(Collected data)
>>>>

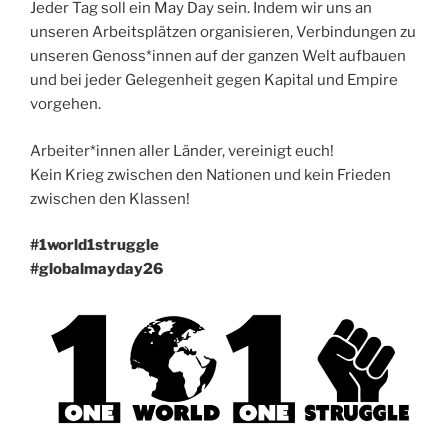
Jeder Tag soll ein May Day sein. Indem wir uns an
unseren Arbeitsplätzen organisieren, Verbindungen zu
unseren Genoss*innen auf der ganzen Welt aufbauen
und bei jeder Gelegenheit gegen Kapital und Empire
vorgehen.
Arbeiter*innen aller Länder, vereinigt euch!
Kein Krieg zwischen den Nationen und kein Frieden
zwischen den Klassen!
#1world1struggle
#globalmayday26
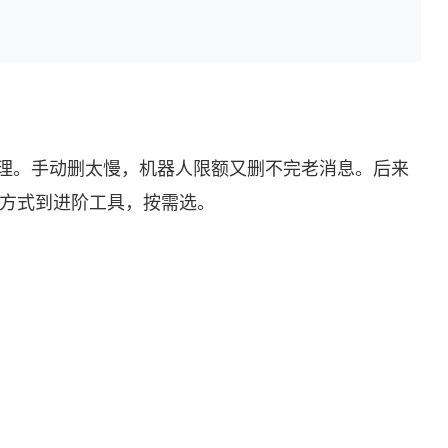
理。手动删太慢，机器人限额又删不完老消息。后来
方方式到进阶工具，按需选。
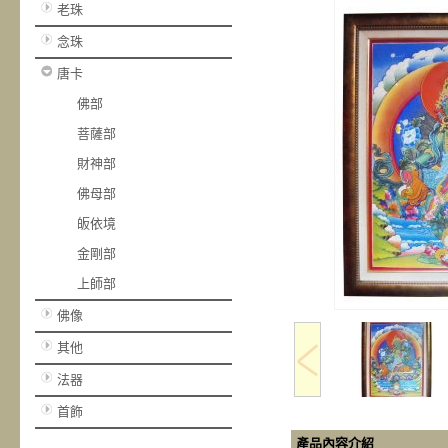
老珠
念珠
唐卡
佛部
菩薩部
財神部
佛母部
皈依境
金剛部
上師部
佛像
其他
法器
首飾
產品內容介紹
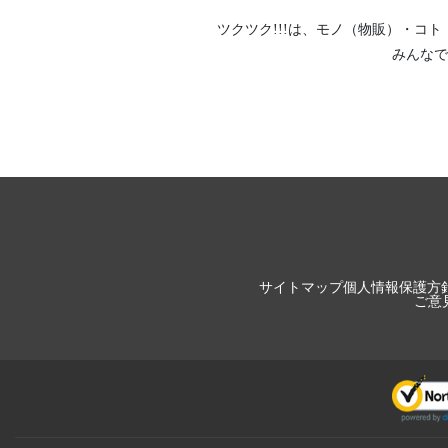
ツクツク!!!は、
モノ（物販）
・
コト
みんなで
サイトマップ
個人情報保護方
ご意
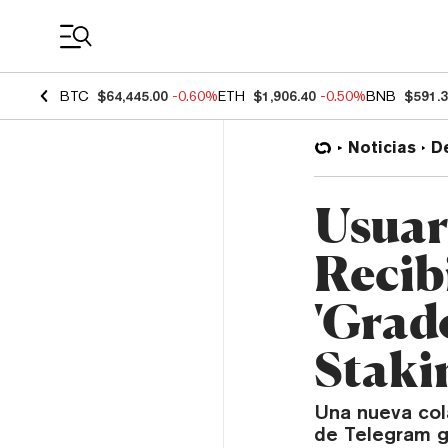
Coin Prices
BTC
$64,445.00
-0.60%
ETH
$1,906.40
-0.50%
BNB
$591.
Noticias
D
Usuar
Recib
'Grado
Staki
Una nueva col
de Telegram 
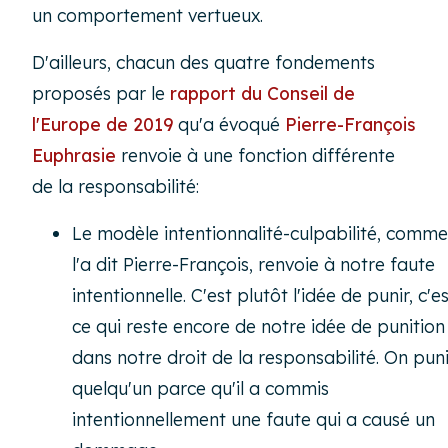
un comportement vertueux.
D'ailleurs, chacun des quatre fondements
proposés par le
rapport du Conseil de
l'Europe de 2019
qu'a évoqué
Pierre-François
Euphrasie
renvoie à une fonction différente
de la responsabilité:
Le modèle intentionnalité-culpabilité, comme
l'a dit Pierre-François, renvoie à notre faute
intentionnelle. C'est plutôt l'idée de punir, c'e
ce qui reste encore de notre idée de punition
dans notre droit de la responsabilité. On puni
quelqu'un parce qu'il a commis
intentionnellement une faute qui a causé un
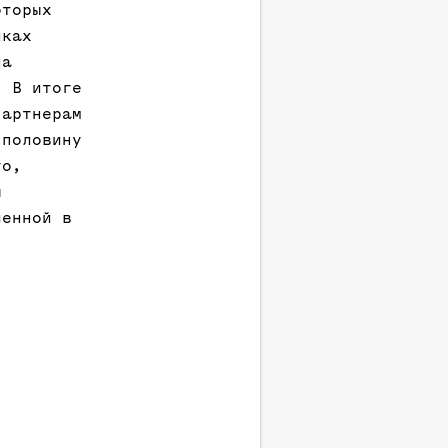
оторых
нках
на
. В итоге
партнерам
 половину
то,
ы
ленной в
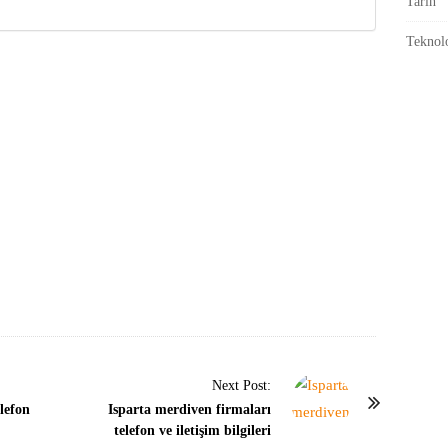
Tarih
Teknolo
Next Post:
lefon
Isparta merdiven firmaları
telefon ve iletişim bilgileri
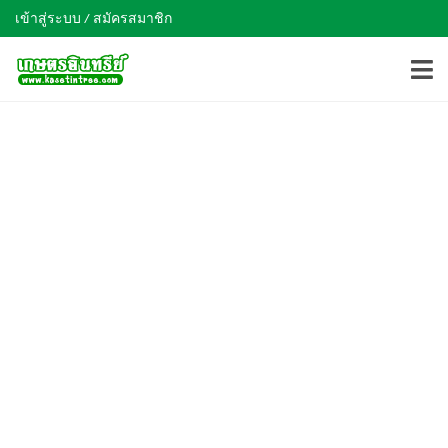
เข้าสู่ระบบ / สมัครสมาชิก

<<<<

Set down all of the data word for word; no pictures belong in it.

- [Exercise output]
Jeder Tag soll ein May Day sein. Indem wir uns an
unseren Arbeitsplätzen organisieren, Verbindungen zu
unseren Genoss*innen auf der ganzen Welt aufbauen
und bei jeder Gelegenheit gegen Kapital und Empire
vorgehen.
Arbeiter*innen aller Länder, vereinigt euch!
Kein Krieg zwischen den Nationen und kein Frieden
zwischen den Klassen!
#1world1struggle
#globalmayday26
理。手动删太慢，机器人限额又删不完老消息。后来
方方式到进阶工具，按需选。
老珠
念珠
唐卡
佛部
菩薩部
財神部
佛母部
皈依境
金剛部
上師部
佛像
其他
法器
首飾
產品內容介紹
ツクツク!!!は、
モノ（物販）
・
コト
みんなで
サイトマップ
個人情報保護方
ご意
Coin Prices
BTC
$64,445.00
-0.60%
ETH
$1,906.40
-0.50%
BNB
$591.
Noticias
D
Usuar
Recib
'Grado
Staki
Una nueva col
de Telegram 
un comportement vertueux.
D'ailleurs, chacun des quatre fondements
proposés par le
rapport du Conseil de
l'Europe de 2019
qu'a évoqué
Pierre-François
Euphrasie
renvoie à une fonction différente
de la responsabilité:
Le modèle intentionnalité-culpabilité, comme
l'a dit Pierre-François, renvoie à notre faute
intentionnelle. C'est plutôt l'idée de punir, c'e
ce qui reste encore de notre idée de punition
dans notre droit de la responsabilité. On puni
quelqu'un parce qu'il a commis
intentionnellement une faute qui a causé un
оторых
нках
на
. В итоге
партнерам
 половину
то,
ы
ленной в
Tarih
Teknolo
Next Post:
lefon
Isparta merdiven firmaları
telefon ve iletişim bilgileri
เข้าสู่ระบบ / สมัครสมาชิก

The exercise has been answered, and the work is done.